The EV tariffs are there to save Tesla.
The battery tariffs are there to kill Tesla.
The solar tariffs are there to kill what is left of US solar installation market and jobs.
The Steel and Aluminium tariff are there to save 1,000 union jobs and kill 100,000 jobs in industries that need cheap access to those raw materials.
Right. All these tariffs just make it more difficult and expensive for American businesses to source their materials. In the end, what they produce are expensive inventories that are uncompetitive in the global market. These measures, at most, will work only within the US; Americans will be forced to buy the uncompetitive, expensive products. But the rest of the world will have access to products from non-American sellers that are cheaper, who may also happen to be Chinese. In other words, US tariffs killing their own global business potential.
What do you all make of this?
India has been "developing" the Chabahar Port for 20+ years and still not complete. It's like another LCA Tejas. Everytime US put sanctions on Iran, India was the first one to pull out. What changes now?
India was after Chabahar mainly to assert it's economic influence in Afghanistan. Build a port close to Afghanistan, build a new rail line from the port to Afghanistan. It was doable originally with a friendly puppet government of Karzai and Ghani set up by US. Now those guys are gone and Taliban are in. India had always been against Taliban, actively working against it, supported it's removal from power by NATO. In fact, when Taliban took Kabul in 2021, the very first thing they uttered regarding India was "Indians have always been traitors". The rail was never built.

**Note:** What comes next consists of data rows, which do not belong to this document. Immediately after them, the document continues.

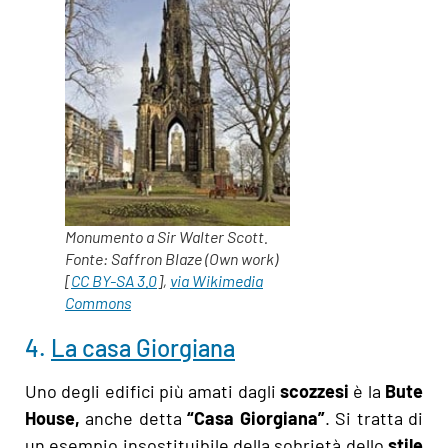
Monumento a Sir Walter Scott.
Fonte: Saffron Blaze (Own work)
[
CC BY-SA 3.0
],
via Wikimedia
Commons
4.
La casa Giorgiana
Uno degli edifici più amati dagli
scozzesi
è la
Bute
House,
anche detta
“Casa Giorgiana”
. Si tratta di
un esempio insostituibile della sobrietà dello
stile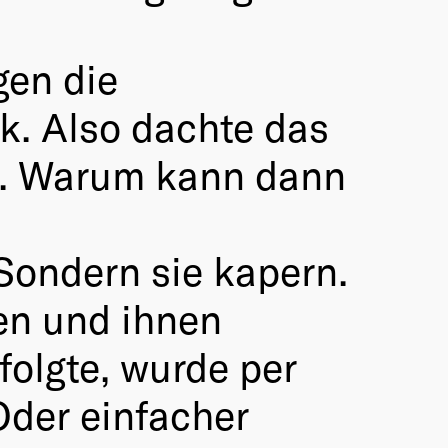
gen die
k. Also dachte das
st. Warum kann dann
 Sondern sie kapern.
en und ihnen
folgte, wurde per
der einfacher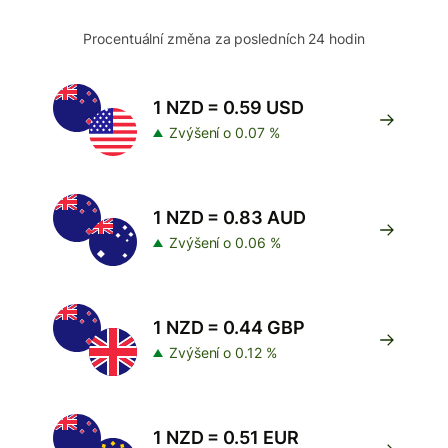
Procentuální změna za posledních 24 hodin
1 NZD = 0.59 USD
Zvýšení o 0.07 %
1 NZD = 0.83 AUD
Zvýšení o 0.06 %
1 NZD = 0.44 GBP
Zvýšení o 0.12 %
1 NZD = 0.51 EUR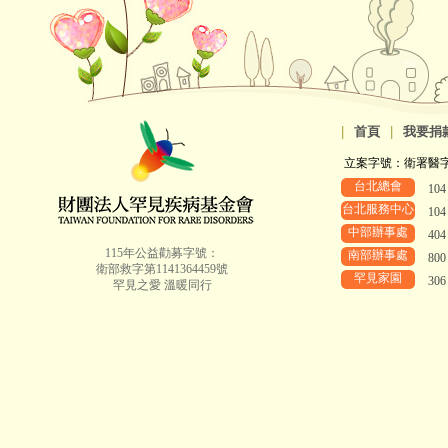
|
首頁
|
我要捐
立案字號：衛署醫字第8
台北總會
10
台北服務中心
10
中部辦事處
40
115年公益勸募字號：
南部辦事處
80
衛部救字第1141364459號
罕見家園
30
罕見之愛 溫暖同行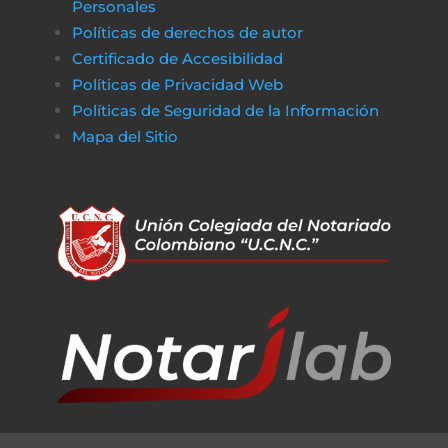
Personales
Políticas de derechos de autor
Certificado de Accesibilidad
Políticas de Privacidad Web
Políticas de Seguridad de la Información
Mapa del Sitio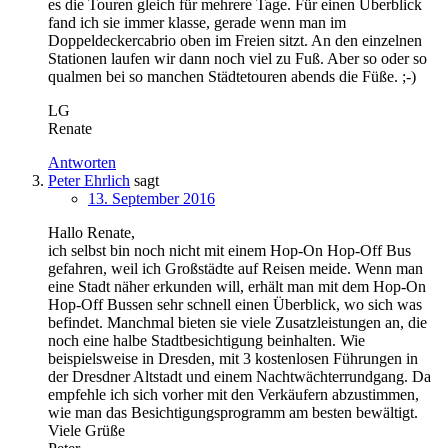
es die Touren gleich für mehrere Tage. Für einen Überblick
fand ich sie immer klasse, gerade wenn man im
Doppeldeckercabrio oben im Freien sitzt. An den einzelnen
Stationen laufen wir dann noch viel zu Fuß. Aber so oder so
qualmen bei so manchen Städtetouren abends die Füße. ;-)
LG
Renate
Antworten
Peter Ehrlich
sagt
13. September 2016
Hallo Renate,
ich selbst bin noch nicht mit einem Hop-On Hop-Off Bus
gefahren, weil ich Großstädte auf Reisen meide. Wenn man
eine Stadt näher erkunden will, erhält man mit dem Hop-On
Hop-Off Bussen sehr schnell einen Überblick, wo sich was
befindet. Manchmal bieten sie viele Zusatzleistungen an, die
noch eine halbe Stadtbesichtigung beinhalten. Wie
beispielsweise in Dresden, mit 3 kostenlosen Führungen in
der Dresdner Altstadt und einem Nachtwächterrundgang. Da
empfehle ich sich vorher mit den Verkäufern abzustimmen,
wie man das Besichtigungsprogramm am besten bewältigt.
Viele Grüße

So, what purpose exactly is this port serving for India? Especially considering the fact that India does not even recognize the new Afghanistan as a country. What can it do now for India that existing Iranian ports i.e. at Bandar Abbas cannot? Once India began to see it's Afghan prospects dwindle, despite making some investments, they shifted the goalpost to "this Chabahar project will give us a rail connection to Russia and Europe".. which is quite idiotic considering that the much larger Bandar Abbas port is already operational with an existing rail connection.
I said once previously that Indian decisionmaking and strategy is spontaneous, often devoid of long-term implications and regional developments. Hence they lose out on former projects and get sucked in to sunk-cost fallacies such as this port.